Mais nos louvamos no Certificado de Registo Criminal.»

O Tribunal a quo fundamentou a sua decisão de direito, nos seguintes termos:
Vem o arguido acusado da prática de um crime de condução de veículo em estado de embriaguez, p. e p. pelo art. 292.°, n.º 1 do Código Penal.
Conforme resulta da factualidade provada, o arguido, agindo livre voluntária e conscientemente, conduzia um veículo automóvel na via pública quando submetido ao teste de alcoolémia apresentou uma taxa de álcool de 1,81 g/1., correspondente, no mínimo, a uma taxa real de 1,67 g/l..
Como é por todos sabido, a DGV fez circular pelos Tribunais um oficio no qual dá conta das margens de erro admissíveis para os alcoolímetros aprovados nos termos legais e regulamentares usados pelas nossas entidades policiais na fiscalização da condução sob influência do álcool – [TAS <0.92 g/l…erro máximo admissível de + - 0,07 g/l; TAS>0,92 < 2.30 g/l...erro máximo admissível de + - 7,5%; TAS > 2.30 g/l < 4.60 g/l...erro máximo admissível de + - 15% ; > 4,60 g/l < 6.90 g/l …erro máximo admissível de + - 30%.]

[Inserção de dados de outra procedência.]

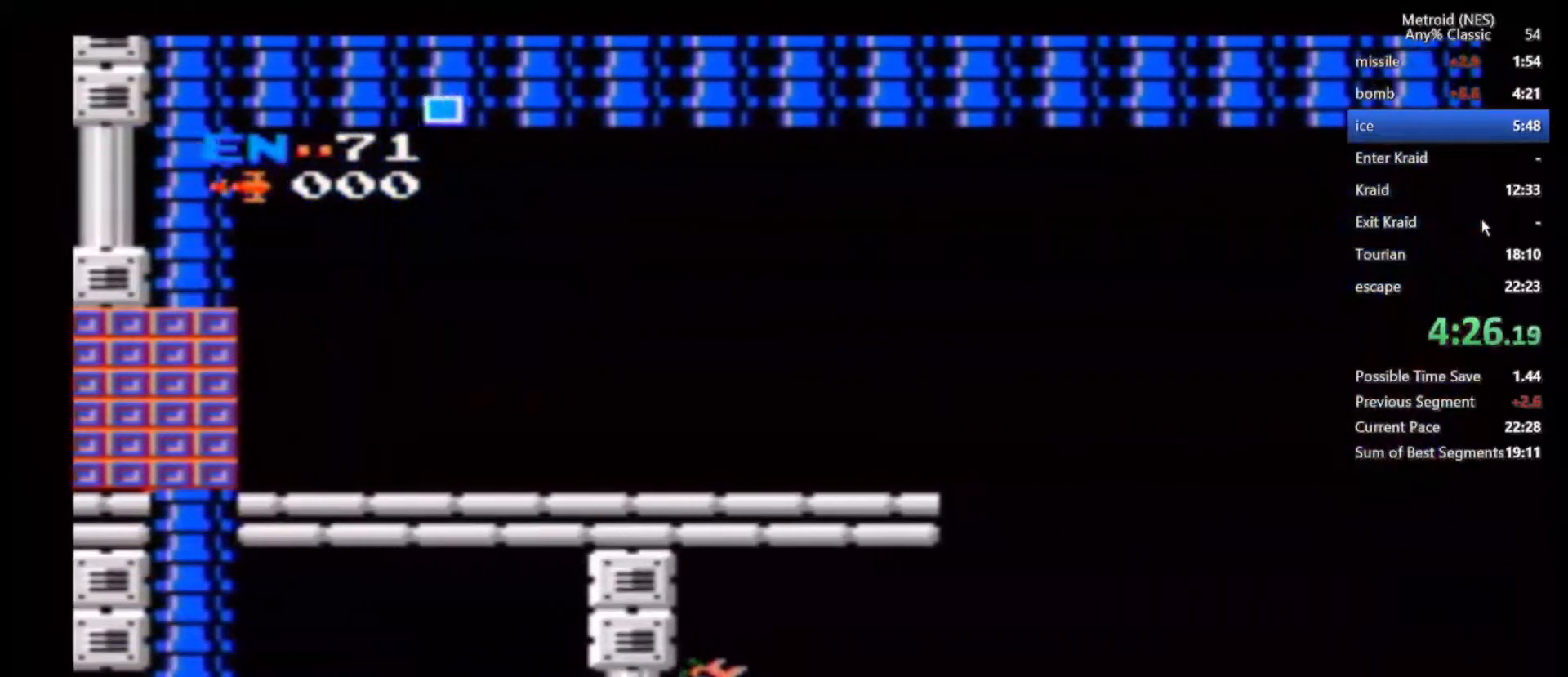
{"buttons": [], "left_stick": "right", "right_stick": "center", "events": []}
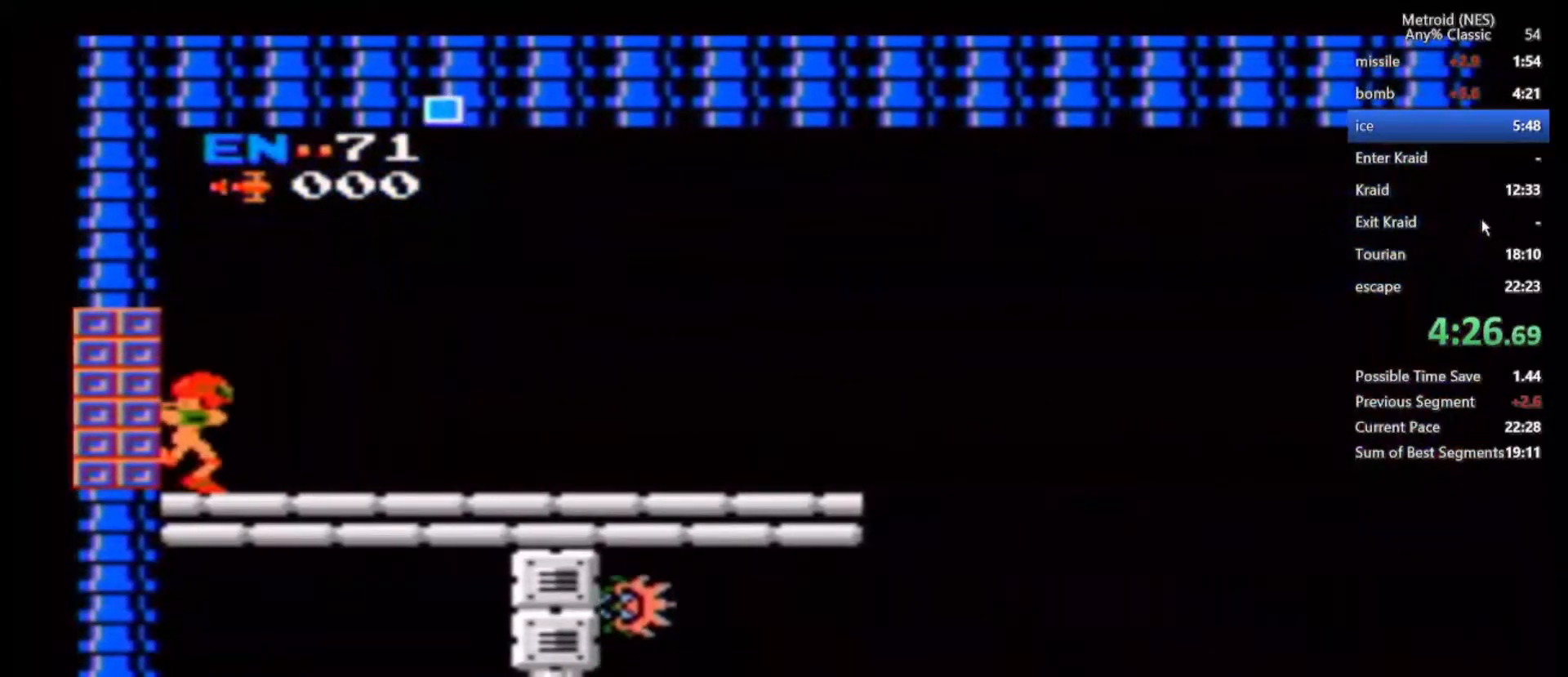
{"buttons": [], "left_stick": "right", "right_stick": "center", "events": []}
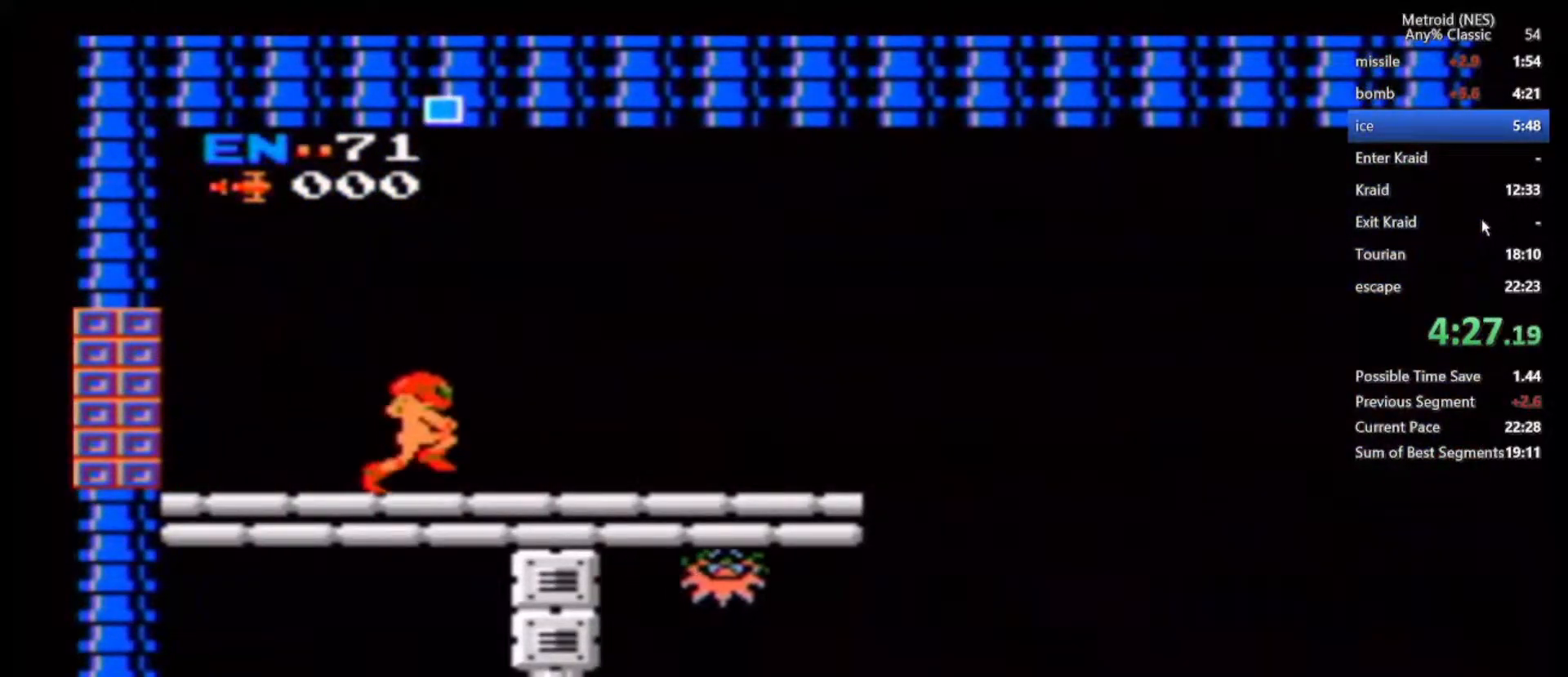
{"buttons": [], "left_stick": "right", "right_stick": "center", "events": []}
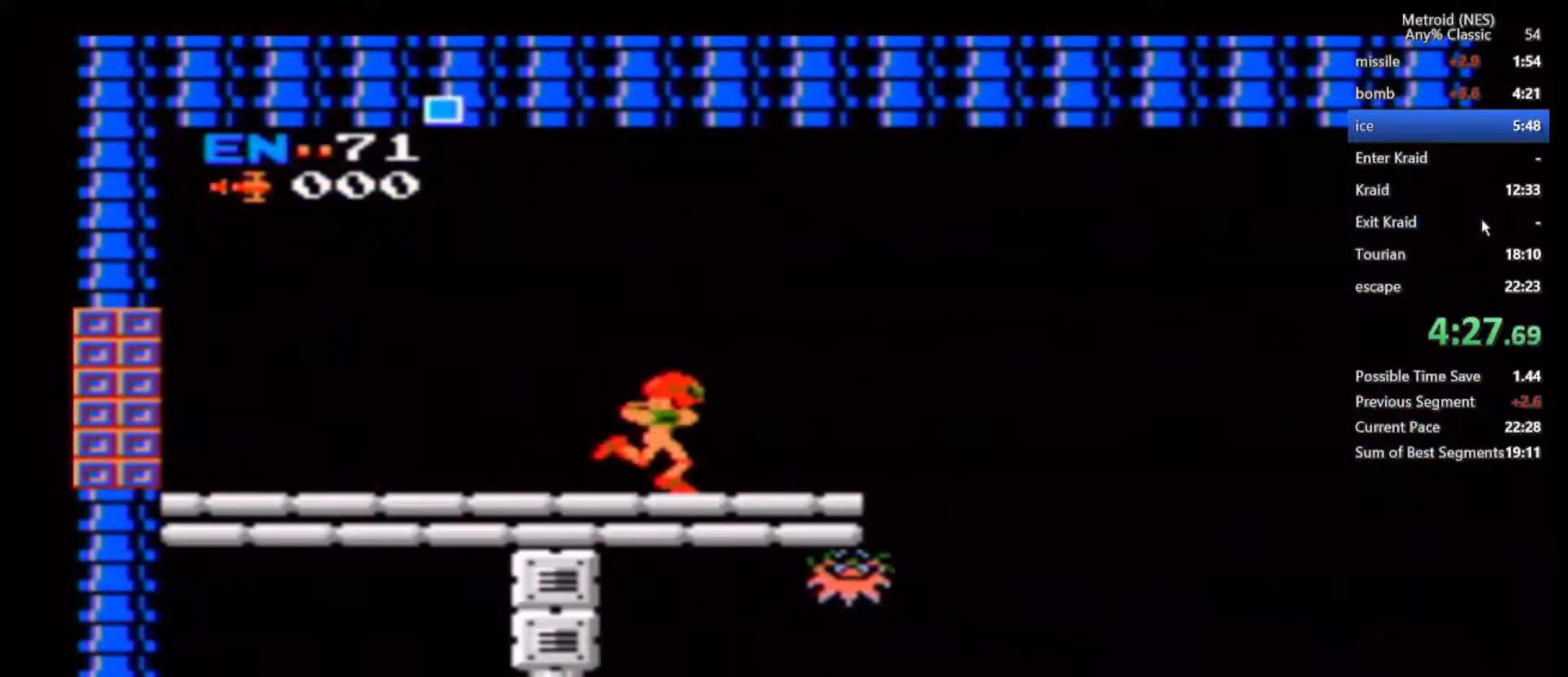
{"buttons": [], "left_stick": "up", "right_stick": "center", "events": [[167, "left_stick", "down"], [200, "A", "down"], [283, "A", "up"], [350, "A", "down"], [417, "A", "up"], [417, "left_stick", "up"]]}
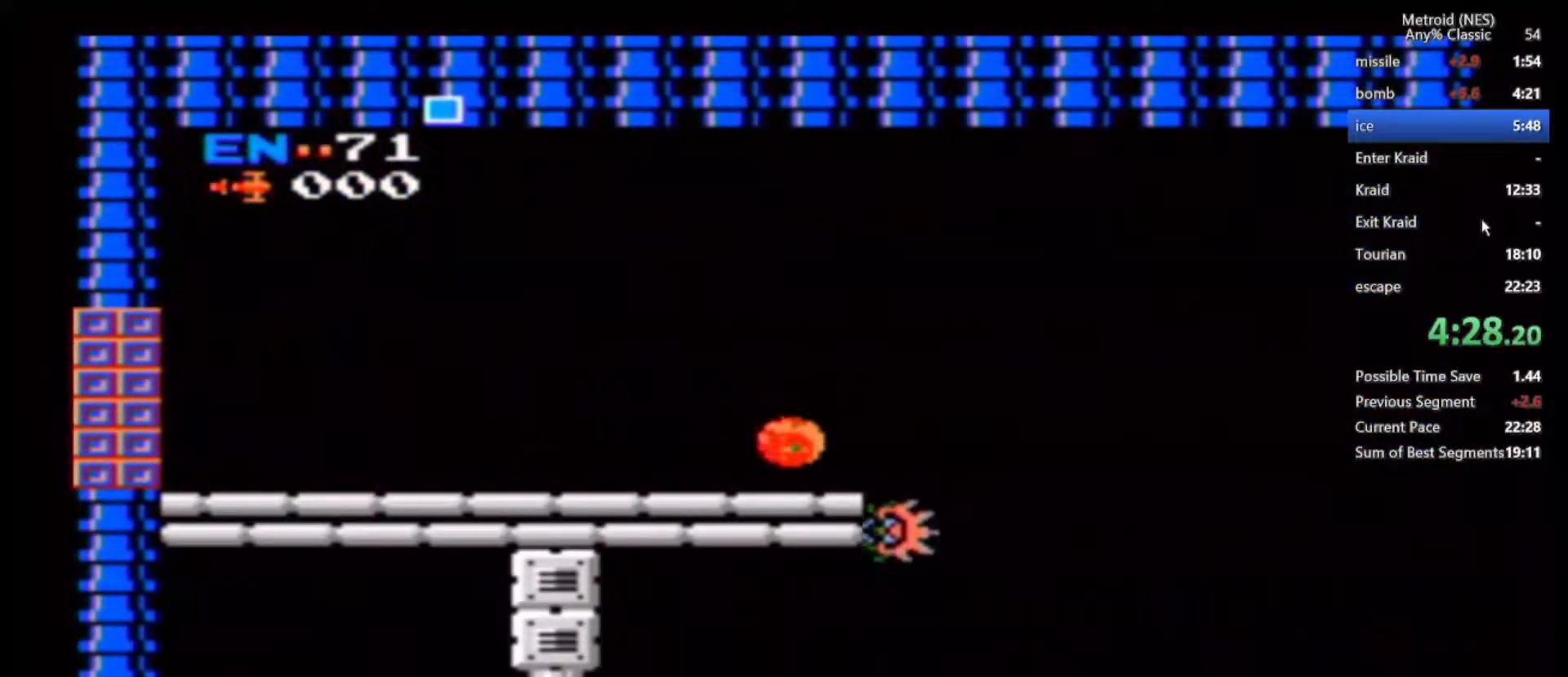
{"buttons": [], "left_stick": "right", "right_stick": "center", "events": [[83, "left_stick", "center"], [167, "B", "down"], [217, "left_stick", "right"], [433, "B", "up"]]}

Tendo em conta o erro máximo admissível para aquele tipo de equipamento de fiscalização, a taxa de álcool no sangue pode situar-se num intervalo, para mais ou para menos, em relação ao valor registado, o que quer significar, que através dos alcoolímetros aprovados nos termos legais e regulamentares, só é possível, com rigor, apurar que o condutor apresentava uma TAS compreendida entre "X" e "Y", sendo "X" a TAS registada menos a margem máxima de erro e "Y" a TAS registada mais a margem máxima de erro admissível.
Cabendo ao Instituto Português da Qualidade criado pelo Dec. Lei n.º 183/86, de 12/7, a responsabilidade pelas actividades de normalização, certificação e metrologia, incluindo os aparelhos para exame de pesquisa de álcool nos condutores de veículos e, não à DGV, questionou-se a legitimidade deste organismo para emitir tal aviso.
O Código da Estrada, visando a segurança dos utentes das vias, faz a previsão de controlos de alcoolémia, estabelecendo uma diferenciação de penalidades em função do valor da alcoolémia - cfr. art. 81.º, do Código da Estrada. Daí ser de extraordinária importância para o arguido a taxa de álcool (realmente) apurada.
Os meios a utilizar para a determinação da alcoolémia são os apontados pelo art. 153° do Código da Estrada. Tais aparelhos estão sujeitos ao disposto no Dec. Lei n.° 291/90 e 20/90 e à Portaria 962/90.
Em conformidade com o disposto nesses diplomas, aqueles aparelhos - instrumentos de medição - estão submetidos a um conjunto de operações com vista à sua regular utilização.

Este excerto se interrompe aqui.